Bürgermeister Dieter Dzewas machte sich gestern unter anderem an der Kita Wermecker Grund ein Bild davon, wie zurzeit laufende städtische Bauvorhaben vorankommen. - Fotos: Messy

Lüdenscheid - Schon der „Altbau“ der Kindertagesstätte Wermecker Grund, der vor rund 20 Jahren gebaut worden ist, zeichnet sich durch viele Winkel und Ecken aus. Nicht anders ist es beim angrenzenden Neubau, von dessen Entwicklung sich am Mittwoch Bürgermeister Dieter Dzewas ein Bild machte.

Architekt Peter Vecerek von der Zentralen Gebäudewirtschaft (ZGW) betreut das Projekt, mit dem zehn neue Plätze für Kinder im Alter von unter drei Jahren geschaffen werden – eine einmal etwas andere Herausforderung als die doch überwiegenden Umbauten, mit denen es die städtischen Planer meistens zu tun haben. Die verschiedenen Gewerke wie die Erdarbeiten, die Erstellung des Rohbaus, den maßgenauen Einbau des Dachstuhls, der innerhalb von einen Tag erfolgte, sowie die Verlegung der Fußbodenheizung, das Aufbringen des Estrichs, die Verlegung der Fliesen und des Linoleums sowie der Einbau von Fenstern und Türen und der sanitären Anlagen konnten ausschließlich an Firmen aus Lüdenscheid und Nachbarstädten vergeben werden.
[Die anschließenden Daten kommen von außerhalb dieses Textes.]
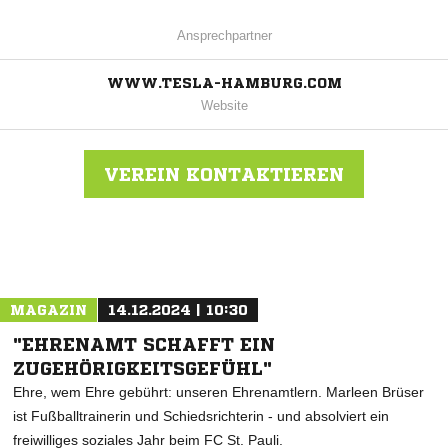
Ansprechpartner
WWW.TESLA-HAMBURG.COM
Website
VEREIN KONTAKTIEREN
Nachricht an Nikola Tesla
MAGAZIN
14.12.2024 | 10:30
"EHRENAMT SCHAFFT EIN
ZUGEHÖRIGKEITSGEFÜHL"
Ehre, wem Ehre gebührt: unseren Ehrenamtlern. Marleen Brüser
ist Fußballtrainerin und Schiedsrichterin - und absolviert ein
freiwilliges soziales Jahr beim FC St. Pauli.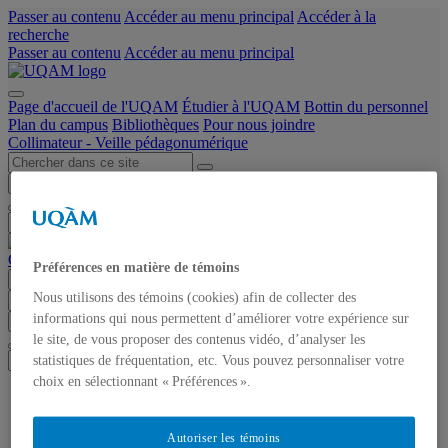
Passer au contenu
Accéder au menu principal
Accéder à la
recherche
Passer au contenu
Accéder au menu principal
Page d'accueil de l'UQAM
Étudier à l'UQAM
Bottin du personnel
Plan du campus
Bibliothèques
Pour nous joindre
Collimateur - Veille pédagonumérique
Chercher dans ce site
Chercher sur uqam.ca
Chercher sur le web
Collimateur - Veille pédagonumérique
Préférences en matière de témoins
Menu
Nous utilisons des témoins (cookies) afin de collecter des
informations qui nous permettent d’améliorer votre expérience sur
Chercher dans ce site
Chercher sur uqam.ca
Chercher sur le web
le site, de vous proposer des contenus vidéo, d’analyser les
statistiques de fréquentation, etc. Vous pouvez personnaliser votre
choix en sélectionnant « Préférences ».
Accueil
À propos
Infolettre
Autoriser les témoins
Auf rund 115 Quadratmetern sind so ein Gruppen- mit Nebenraum, ein Schlafzimmer sowie eine Toilette mit Wickeltisch entstanden. Ein kleiner Verbindungsgang führt in den „Altbau“ der dreigruppigen Kita, die mit den Anbau nun Ende August eine vierte Gruppe für die Kleinkinder anbieten kann.

„Die Nachfrage nach U3-Plätzen in diesem Stadtteil, der ja auch von vielen Nationalitäten geprägt ist, ist hoch“, betont Dieter Dzewas, der damit auch den integrativen Charakter hervorhebt. 298 000 Euro Landes- und Bundesmittel fließen in den Neubau.

Zuvor war Dzewas gemeinsam mit ZGW-Betriebsleiter Frank Kuschmirtz am Staberg gewesen, wo die Turnhallen-Fassade des Zeppelin-Gymnasiums erneuert wird – Kostenpunkt hier: 210 000 Euro. Nachdem eine Giebelseite schon im vergangenen Jahr saniert worden war, ist jetzt die andere an der Reihe. Die alten Glasbausteine, die laut der hier zuständigen Architektin Gudrun Abendroth sehr kältedurchlässig waren, werden durch eine spezielle Sportstättenverglasung ersetzt, die energetisch für erheblich bessere Werte sorgt. Auch eine Betonsanierung ist erforderlich, weil sich bei Überprüfungen herausstellte, dass der Beton bis auf die Bewehrung heruntergekommen war. Frische Farbe und innen ein neuer Prallschutz kommen hinzu.